RECORD SET ::
★ ★ ★

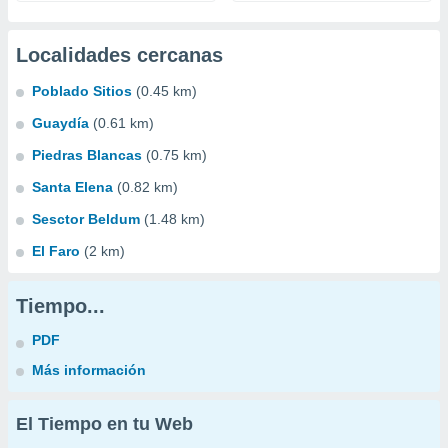
Localidades cercanas
Poblado Sitios
(0.45 km)
Guaydía
(0.61 km)
Piedras Blancas
(0.75 km)
Santa Elena
(0.82 km)
Sesctor Beldum
(1.48 km)
El Faro
(2 km)
Tiempo...
PDF
Más información
El Tiempo en tu Web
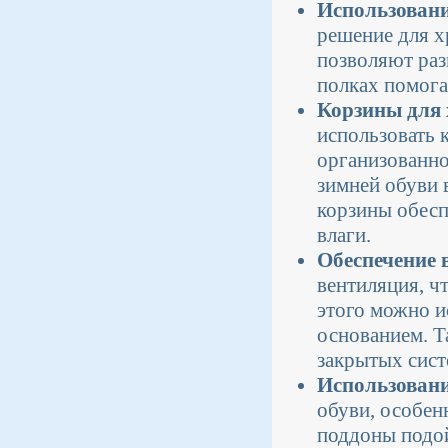
Использовани
решение для х
позволяют раз
полках помога
Корзины для 
использовать 
организованно
зимней обуви 
корзины обесп
влаги.
Обеспечение 
вентиляция, ч
этого можно и
основанием. Т
закрытых сист
Использовани
обуви, особен
поддоны подой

★ ★ ★

REQUIRED ACTION ::
Print the line that contains "Корзины для", then every later line of the entries above up to and including the last, all exactly as written.

RESPONSE TO THE EXERCISE ::
Корзины для 
использовать 
организованно
зимней обуви 
корзины обесп
влаги.
Обеспечение 
вентиляция, ч
этого можно и
основанием. Т
закрытых сист
Использовани
обуви, особен
поддоны подой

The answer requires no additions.